Sickle cells can also block blood flow to organs, which can cause damage to the liver, spleen, kidneys, and other organs..

 

[Jake1972]

Sickle cell anemia is caused by a mutation in the gene that codes for the protein hemoglobin. This mutation causes the hemoglobin to become abnormally shaped, leading to the formation of sickle-shaped red blood cells. This mutation is inherited in an autosomal recessive pattern, which means that both parents must be carriers of the mutation in order for the child to develop the condition.

 

[coincash08]

Sickle cell is a disease caused by genotype.If a man with genotype xx marries a woman with gentype xx,their children with suffer sicle cell anaemia.

 

[Yusra3]

Sickle cell anemia is the most common inherited blood disorder in the United States. It is caused by a mutation in one of the genes that make hemoglobin, which carries oxygen from your lungs to other parts of your body. This mutation causes sickle red blood cells, which deform easily and can block blood flow in your body.

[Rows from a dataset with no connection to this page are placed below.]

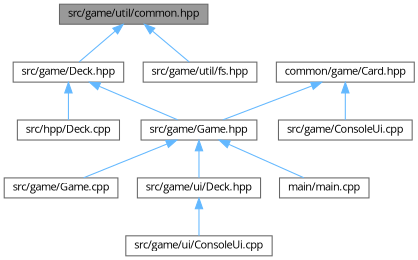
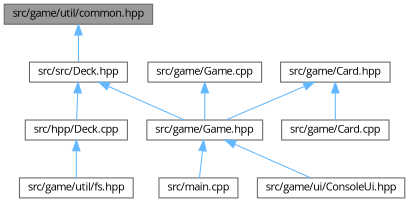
  digraph {
    fontname="Open Sans"
    node [color=grey40 fillcolor=white fontname="Open Sans" fontsize=10 shape=box style=filled]
    edge [color=steelblue1 dir=back fontname="Open Sans" fontsize=10 labelfontname=Helvetica labelfontsize=10 style=solid]
    n1 [color=gray40 fillcolor=grey60 fontcolor=black height=0.2 label="src/game/util/common.hpp" width=0.4]
-   n2 [height=0.2 label="src/game/Deck.hpp" width=0.4]
+   n2 [height=0.2 label="src/src/Deck.hpp" width=0.4]
    n3 [height=0.2 label="src/game/util/fs.hpp" width=0.4]
    n4 [height=0.2 label="src/game/Game.hpp" width=0.4]
    n5 [height=0.2 label="src/hpp/Deck.cpp" width=0.4]
    n6 [height=0.2 label="src/game/Game.cpp" width=0.4]
-   n7 [height=0.2 label="src/game/ui/Deck.hpp" width=0.4]
-   n8 [height=0.2 label="main/main.cpp" width=0.4]
-   n9 [height=0.2 label="src/game/ui/ConsoleUi.cpp" width=0.4]
-   n10 [height=0.2 label="common/game/Card.hpp" width=0.4]
-   n11 [height=0.2 label="src/game/ConsoleUi.cpp" width=0.4]
+   n7 [height=0.2 label="src/game/ui/ConsoleUi.hpp" width=0.4]
+   n8 [height=0.2 label="src/main.cpp" width=0.4]
+   n10 [height=0.2 label="src/game/Card.hpp" width=0.4]
+   n11 [height=0.2 label="src/game/Card.cpp" width=0.4]
    n1 -> n2
-   n1 -> n3
+   n5 -> n3
    n2 -> n4
    n2 -> n5
-   n4 -> n6
+   n6 -> n4
    n4 -> n7
    n4 -> n8
-   n7 -> n9
    n10 -> n4
    n10 -> n11
  }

Sickle cells are abnormal cells that have a sickle shape when they divide. The mutation increases the number of these abnormal cells, which can cause severe damage to tissues and organs when they block blood flow.

Inherited conditions like sickle cell anemia may be passed down through families. Having a family history of sickle cell anemia increases the risk that you will inherit one of these mutations from your parents or siblings, who have been carriers for many generations. If one parent has sickle cell anemia, there is a 25% chance that their child will have it as well (even if they are not carriers).